* _Required work_:
a – In the code excerpt, which variable is passed as the image name when back2raw_dotmatrix is called on the grid points?
b – Rewrite everything in the code excerpt from "Lets check the" down to "back2raw_dotmatrix(ms, grid['136'], closest_img_name)", putting "plot" in place of "visualize".

(Beginning of Document extract)

[38]:
def back2raw_dotmatrix(ms, coords, img_name):
return ms._back2raw_one2one(
ms._world2local(ms._crs2world(coords)),
img_name
)
[39]:
dotmatrix_pix_on_img = back2raw_dotmatrix(ms, dotmatrix_geo3d[0], closest_img_name)
dotmatrix_pix_on_img
[39]:
array([[2296.49633185, 2245.00000397],
[2280.30446956, 2234.13585816],
[2265.2894815 , 2231.51582503],
...,
[ 629.0112356 , 3798.01693439],
[ 611.0363534 , 3797.15484268],
[ 591.04215324, 3795.48443461]])
Lets check the results (no neet to pay attention to the code, just visualize the results)
[40]:
dotmatrix_pix_on_dom = dom.geo2pixel(dotmatrix_geo3d[0])
grid_pix_on_dom = dom.geo2pixel(grid_coord)
grid_pix_on_img = back2raw_dotmatrix(ms, grid['136'], closest_img_name)

(End of Document extract)
(Beginning of Dataset content)

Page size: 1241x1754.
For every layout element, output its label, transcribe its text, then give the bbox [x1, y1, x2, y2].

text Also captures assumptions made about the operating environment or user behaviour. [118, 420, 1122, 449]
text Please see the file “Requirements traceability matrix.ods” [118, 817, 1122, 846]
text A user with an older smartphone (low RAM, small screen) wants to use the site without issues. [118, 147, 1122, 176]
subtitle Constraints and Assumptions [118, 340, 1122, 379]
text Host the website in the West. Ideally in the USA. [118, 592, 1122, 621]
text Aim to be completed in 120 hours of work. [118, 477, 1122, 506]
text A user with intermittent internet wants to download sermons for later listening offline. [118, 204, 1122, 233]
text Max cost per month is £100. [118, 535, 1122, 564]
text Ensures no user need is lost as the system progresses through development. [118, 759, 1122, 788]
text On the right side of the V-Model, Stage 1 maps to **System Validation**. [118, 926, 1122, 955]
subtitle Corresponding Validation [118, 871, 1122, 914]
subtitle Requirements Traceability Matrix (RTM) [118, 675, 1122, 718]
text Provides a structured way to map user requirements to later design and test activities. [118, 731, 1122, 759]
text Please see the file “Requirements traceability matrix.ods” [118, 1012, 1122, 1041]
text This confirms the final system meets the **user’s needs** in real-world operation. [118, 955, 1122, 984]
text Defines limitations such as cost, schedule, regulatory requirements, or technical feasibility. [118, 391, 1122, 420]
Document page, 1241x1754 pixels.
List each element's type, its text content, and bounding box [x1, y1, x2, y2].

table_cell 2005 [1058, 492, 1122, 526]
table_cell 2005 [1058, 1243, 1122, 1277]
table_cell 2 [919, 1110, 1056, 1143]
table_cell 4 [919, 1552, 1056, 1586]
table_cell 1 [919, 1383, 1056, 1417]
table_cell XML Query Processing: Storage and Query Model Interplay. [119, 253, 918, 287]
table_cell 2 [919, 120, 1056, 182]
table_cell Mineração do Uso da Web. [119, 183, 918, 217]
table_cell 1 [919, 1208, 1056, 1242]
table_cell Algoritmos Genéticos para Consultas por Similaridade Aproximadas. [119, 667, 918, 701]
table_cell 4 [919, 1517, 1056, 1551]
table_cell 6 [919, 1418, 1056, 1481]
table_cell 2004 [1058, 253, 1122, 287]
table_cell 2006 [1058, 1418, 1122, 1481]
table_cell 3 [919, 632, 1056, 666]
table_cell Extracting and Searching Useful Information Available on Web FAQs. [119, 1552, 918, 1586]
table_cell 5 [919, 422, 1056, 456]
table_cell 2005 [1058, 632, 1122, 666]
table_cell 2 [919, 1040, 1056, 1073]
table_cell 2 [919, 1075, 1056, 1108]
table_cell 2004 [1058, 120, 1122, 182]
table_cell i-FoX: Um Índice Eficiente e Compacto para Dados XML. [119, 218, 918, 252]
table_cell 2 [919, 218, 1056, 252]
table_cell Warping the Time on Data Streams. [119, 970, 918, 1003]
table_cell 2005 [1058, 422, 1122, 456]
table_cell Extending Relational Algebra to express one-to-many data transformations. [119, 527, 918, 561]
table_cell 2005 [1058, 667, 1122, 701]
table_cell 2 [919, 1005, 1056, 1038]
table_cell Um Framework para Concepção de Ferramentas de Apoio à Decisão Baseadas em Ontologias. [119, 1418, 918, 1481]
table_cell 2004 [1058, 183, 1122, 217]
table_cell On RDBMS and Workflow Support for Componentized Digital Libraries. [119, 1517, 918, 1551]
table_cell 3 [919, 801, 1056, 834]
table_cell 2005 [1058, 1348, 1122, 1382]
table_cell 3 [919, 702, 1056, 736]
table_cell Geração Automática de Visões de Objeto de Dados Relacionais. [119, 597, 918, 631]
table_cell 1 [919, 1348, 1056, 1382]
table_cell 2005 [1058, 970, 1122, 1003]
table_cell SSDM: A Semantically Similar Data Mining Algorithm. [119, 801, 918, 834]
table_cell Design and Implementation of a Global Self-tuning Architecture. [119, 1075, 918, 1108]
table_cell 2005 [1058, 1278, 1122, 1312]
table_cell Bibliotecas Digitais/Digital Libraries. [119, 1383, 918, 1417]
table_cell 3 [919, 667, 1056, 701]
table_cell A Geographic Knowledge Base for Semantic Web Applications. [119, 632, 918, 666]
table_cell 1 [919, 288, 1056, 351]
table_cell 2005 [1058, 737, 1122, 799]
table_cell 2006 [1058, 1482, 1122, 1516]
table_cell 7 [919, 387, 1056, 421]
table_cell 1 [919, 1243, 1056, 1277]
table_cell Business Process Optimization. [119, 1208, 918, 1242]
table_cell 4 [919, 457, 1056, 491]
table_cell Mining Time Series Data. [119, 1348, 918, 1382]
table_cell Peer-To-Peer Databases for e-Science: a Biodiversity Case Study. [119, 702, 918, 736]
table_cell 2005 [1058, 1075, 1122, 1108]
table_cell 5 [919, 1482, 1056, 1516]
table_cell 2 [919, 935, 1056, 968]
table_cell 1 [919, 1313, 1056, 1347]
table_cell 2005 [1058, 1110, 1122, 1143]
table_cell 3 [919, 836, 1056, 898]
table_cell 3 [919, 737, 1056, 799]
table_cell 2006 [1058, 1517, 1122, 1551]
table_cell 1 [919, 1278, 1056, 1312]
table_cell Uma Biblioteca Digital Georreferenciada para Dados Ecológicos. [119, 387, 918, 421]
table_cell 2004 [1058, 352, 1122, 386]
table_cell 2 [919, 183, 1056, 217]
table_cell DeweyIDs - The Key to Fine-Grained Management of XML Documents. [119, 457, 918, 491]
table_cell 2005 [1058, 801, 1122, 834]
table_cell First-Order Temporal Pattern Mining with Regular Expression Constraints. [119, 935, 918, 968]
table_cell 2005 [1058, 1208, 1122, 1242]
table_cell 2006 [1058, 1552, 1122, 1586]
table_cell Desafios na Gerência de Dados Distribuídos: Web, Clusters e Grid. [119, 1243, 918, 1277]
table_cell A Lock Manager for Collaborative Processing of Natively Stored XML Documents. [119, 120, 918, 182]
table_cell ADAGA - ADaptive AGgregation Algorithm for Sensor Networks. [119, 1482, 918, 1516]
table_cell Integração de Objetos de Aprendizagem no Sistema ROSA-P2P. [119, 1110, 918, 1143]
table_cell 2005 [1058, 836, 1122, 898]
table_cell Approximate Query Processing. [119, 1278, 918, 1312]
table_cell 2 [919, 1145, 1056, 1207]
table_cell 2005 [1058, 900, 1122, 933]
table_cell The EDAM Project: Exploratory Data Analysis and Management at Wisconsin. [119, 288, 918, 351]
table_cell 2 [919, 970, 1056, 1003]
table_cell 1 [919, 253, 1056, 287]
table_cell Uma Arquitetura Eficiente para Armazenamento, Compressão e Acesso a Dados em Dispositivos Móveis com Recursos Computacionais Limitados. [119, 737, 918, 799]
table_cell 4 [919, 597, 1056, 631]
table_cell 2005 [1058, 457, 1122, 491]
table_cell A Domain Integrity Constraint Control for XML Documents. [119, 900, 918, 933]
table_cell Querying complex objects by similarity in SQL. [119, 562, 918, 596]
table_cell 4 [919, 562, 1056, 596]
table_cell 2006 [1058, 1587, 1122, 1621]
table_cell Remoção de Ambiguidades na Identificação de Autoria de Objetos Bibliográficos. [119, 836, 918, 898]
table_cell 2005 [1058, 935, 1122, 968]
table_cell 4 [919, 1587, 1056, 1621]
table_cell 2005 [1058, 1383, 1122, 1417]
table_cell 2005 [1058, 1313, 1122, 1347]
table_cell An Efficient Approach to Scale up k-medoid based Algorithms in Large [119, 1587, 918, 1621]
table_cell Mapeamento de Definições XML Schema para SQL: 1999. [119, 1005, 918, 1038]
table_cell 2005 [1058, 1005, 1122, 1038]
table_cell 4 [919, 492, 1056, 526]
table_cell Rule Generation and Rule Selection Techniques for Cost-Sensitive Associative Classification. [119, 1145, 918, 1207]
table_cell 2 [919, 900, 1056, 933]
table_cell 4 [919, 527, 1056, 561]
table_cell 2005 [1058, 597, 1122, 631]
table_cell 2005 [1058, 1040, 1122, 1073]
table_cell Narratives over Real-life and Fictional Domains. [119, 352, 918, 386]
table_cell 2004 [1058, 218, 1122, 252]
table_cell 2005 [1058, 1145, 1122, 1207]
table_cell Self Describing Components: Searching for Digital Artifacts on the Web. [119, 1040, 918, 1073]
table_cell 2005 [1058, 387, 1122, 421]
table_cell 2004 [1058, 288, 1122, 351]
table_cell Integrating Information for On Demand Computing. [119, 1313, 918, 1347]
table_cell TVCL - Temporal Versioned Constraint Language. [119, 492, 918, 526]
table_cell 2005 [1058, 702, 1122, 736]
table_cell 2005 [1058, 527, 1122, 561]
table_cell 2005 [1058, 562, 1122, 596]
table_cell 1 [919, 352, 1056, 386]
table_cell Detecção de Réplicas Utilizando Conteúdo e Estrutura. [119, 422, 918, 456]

(End of Dataset content)

* _Numbered responses_:
a – closest_img_name

b –
Lets check the results (no neet to pay attention to the code, just plot the results)
[40]:
dotmatrix_pix_on_dom = dom.geo2pixel(dotmatrix_geo3d[0])
grid_pix_on_dom = dom.geo2pixel(grid_coord)
grid_pix_on_img = back2raw_dotmatrix(ms, grid['136'], closest_img_name)